• Supplied material
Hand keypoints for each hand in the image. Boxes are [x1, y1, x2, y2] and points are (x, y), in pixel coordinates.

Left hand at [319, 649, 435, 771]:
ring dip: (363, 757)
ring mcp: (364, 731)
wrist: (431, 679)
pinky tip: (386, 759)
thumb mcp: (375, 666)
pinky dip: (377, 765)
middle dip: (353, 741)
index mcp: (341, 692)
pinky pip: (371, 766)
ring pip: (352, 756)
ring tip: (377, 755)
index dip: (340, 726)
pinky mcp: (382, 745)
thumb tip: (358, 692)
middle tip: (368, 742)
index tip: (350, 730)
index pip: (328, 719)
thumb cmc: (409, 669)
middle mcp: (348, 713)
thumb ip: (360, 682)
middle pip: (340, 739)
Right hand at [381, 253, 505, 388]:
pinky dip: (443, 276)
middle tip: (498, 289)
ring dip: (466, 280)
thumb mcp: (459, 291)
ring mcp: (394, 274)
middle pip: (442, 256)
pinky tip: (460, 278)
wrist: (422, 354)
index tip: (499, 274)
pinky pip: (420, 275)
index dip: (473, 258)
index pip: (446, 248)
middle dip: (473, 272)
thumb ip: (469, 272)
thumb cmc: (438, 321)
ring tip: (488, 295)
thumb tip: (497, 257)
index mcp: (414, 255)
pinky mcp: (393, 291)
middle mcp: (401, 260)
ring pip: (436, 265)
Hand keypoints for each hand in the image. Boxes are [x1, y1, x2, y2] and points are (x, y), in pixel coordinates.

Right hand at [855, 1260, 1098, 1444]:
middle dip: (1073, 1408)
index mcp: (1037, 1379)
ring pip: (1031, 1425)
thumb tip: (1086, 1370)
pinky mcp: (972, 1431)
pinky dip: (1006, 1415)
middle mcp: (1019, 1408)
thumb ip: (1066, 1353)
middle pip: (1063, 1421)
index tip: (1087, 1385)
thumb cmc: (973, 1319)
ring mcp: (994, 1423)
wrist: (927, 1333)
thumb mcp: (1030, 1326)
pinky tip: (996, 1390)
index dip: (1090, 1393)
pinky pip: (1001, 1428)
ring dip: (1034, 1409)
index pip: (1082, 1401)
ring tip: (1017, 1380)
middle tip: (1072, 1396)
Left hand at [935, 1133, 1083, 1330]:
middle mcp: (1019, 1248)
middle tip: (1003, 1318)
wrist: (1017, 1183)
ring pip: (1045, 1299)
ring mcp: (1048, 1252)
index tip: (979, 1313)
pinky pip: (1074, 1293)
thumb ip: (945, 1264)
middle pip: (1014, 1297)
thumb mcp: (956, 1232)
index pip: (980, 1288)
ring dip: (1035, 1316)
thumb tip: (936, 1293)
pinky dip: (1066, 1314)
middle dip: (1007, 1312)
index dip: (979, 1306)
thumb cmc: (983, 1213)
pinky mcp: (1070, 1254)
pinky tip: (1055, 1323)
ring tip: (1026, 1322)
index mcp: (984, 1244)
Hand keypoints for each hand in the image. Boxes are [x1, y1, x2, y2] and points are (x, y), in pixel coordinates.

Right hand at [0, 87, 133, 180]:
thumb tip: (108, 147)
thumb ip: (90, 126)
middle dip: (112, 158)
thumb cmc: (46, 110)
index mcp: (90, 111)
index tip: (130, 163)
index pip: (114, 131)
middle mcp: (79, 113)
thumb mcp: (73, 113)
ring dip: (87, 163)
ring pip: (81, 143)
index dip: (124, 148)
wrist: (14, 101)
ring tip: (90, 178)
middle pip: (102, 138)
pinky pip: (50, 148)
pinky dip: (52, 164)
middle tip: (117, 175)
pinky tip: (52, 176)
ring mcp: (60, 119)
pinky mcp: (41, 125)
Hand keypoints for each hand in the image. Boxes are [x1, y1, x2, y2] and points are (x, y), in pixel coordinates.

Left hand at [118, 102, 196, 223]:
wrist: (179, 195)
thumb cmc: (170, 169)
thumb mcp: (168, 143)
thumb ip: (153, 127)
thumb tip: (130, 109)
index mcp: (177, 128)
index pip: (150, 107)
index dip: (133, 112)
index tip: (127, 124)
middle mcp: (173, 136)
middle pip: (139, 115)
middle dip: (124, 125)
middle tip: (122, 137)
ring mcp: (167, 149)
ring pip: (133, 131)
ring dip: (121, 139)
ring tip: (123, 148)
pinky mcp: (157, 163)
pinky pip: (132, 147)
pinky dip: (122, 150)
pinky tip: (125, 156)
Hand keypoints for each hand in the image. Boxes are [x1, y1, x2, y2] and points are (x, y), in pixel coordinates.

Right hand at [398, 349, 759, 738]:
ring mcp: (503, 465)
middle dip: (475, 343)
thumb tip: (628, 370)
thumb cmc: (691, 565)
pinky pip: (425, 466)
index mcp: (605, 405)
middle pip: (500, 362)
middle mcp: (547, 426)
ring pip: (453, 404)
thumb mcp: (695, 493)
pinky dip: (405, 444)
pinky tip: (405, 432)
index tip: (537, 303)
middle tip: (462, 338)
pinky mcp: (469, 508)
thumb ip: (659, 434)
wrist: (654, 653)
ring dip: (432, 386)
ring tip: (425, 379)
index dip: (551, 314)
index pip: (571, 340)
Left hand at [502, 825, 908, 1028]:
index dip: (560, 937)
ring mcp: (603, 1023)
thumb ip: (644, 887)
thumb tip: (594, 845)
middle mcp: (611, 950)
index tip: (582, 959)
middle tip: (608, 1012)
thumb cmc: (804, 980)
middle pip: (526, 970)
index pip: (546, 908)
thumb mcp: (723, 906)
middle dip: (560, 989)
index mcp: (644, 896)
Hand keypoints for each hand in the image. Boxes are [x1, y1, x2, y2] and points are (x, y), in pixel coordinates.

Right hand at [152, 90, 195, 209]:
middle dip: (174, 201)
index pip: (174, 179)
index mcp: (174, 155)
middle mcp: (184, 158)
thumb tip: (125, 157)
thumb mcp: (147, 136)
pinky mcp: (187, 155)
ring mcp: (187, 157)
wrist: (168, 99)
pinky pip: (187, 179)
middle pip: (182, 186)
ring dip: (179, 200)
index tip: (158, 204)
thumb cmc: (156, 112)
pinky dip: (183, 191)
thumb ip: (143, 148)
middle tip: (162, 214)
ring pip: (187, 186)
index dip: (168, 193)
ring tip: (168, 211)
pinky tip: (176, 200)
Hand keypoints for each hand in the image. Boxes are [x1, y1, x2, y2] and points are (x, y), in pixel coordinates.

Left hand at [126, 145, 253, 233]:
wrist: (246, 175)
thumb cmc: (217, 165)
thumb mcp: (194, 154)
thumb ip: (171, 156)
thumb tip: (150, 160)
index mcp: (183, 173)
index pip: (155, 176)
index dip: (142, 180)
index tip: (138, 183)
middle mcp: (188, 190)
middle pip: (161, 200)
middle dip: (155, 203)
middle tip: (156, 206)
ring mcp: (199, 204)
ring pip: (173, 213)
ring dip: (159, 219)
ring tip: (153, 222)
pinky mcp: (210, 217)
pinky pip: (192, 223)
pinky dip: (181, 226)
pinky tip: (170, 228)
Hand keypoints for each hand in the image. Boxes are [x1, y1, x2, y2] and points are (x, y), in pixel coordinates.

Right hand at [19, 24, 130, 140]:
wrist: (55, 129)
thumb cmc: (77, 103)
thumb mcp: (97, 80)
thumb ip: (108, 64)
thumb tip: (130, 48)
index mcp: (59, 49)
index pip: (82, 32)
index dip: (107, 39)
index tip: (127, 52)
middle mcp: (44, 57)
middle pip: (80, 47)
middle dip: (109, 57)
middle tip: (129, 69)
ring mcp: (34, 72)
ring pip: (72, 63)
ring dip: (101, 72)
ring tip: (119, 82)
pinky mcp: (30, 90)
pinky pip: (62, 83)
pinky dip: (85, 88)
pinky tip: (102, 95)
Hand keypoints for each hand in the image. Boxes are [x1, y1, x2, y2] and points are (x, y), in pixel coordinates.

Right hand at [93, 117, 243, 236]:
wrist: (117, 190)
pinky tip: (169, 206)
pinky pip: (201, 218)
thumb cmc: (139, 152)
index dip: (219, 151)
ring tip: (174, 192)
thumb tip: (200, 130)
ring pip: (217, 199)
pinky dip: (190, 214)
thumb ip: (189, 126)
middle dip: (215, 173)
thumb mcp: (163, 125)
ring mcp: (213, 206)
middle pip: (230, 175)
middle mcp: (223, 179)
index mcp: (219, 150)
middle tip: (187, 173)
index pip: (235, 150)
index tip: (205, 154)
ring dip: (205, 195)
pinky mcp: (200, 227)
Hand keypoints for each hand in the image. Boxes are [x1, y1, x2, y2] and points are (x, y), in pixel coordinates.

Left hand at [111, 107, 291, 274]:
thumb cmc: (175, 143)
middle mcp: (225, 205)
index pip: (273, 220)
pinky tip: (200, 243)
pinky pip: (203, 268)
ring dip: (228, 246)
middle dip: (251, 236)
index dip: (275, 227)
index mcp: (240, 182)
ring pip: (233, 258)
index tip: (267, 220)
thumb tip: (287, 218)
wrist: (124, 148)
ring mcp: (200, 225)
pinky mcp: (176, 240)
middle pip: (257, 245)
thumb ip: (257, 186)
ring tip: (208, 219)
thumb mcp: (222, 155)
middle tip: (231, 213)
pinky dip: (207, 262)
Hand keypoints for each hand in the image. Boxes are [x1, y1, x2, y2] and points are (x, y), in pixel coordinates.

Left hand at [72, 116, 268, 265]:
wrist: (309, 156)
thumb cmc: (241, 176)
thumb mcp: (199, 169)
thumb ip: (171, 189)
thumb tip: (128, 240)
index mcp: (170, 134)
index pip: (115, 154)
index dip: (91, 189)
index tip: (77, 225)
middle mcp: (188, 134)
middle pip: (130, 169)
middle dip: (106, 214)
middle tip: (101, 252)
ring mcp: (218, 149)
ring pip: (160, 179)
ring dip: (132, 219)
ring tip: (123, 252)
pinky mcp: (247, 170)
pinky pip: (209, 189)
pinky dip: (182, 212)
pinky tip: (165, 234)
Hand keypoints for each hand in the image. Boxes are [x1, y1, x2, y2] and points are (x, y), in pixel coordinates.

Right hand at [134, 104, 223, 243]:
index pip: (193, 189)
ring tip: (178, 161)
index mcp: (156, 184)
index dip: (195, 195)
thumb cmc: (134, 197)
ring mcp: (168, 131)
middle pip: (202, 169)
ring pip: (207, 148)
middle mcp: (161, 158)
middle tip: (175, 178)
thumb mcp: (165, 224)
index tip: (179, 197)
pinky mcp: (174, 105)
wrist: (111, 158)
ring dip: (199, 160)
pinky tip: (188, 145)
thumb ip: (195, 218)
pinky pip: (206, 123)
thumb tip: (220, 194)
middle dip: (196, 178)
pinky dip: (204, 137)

• What is expected
Extract each line holding the word "Right" from the records.

• Your response
Right hand at [381, 253, 505, 388]:
Right hand at [855, 1260, 1098, 1444]:
Right hand at [0, 87, 133, 180]:
Right hand at [398, 349, 759, 738]:
Right hand at [152, 90, 195, 209]:
Right hand at [19, 24, 130, 140]:
Right hand at [93, 117, 243, 236]:
Right hand at [134, 104, 223, 243]:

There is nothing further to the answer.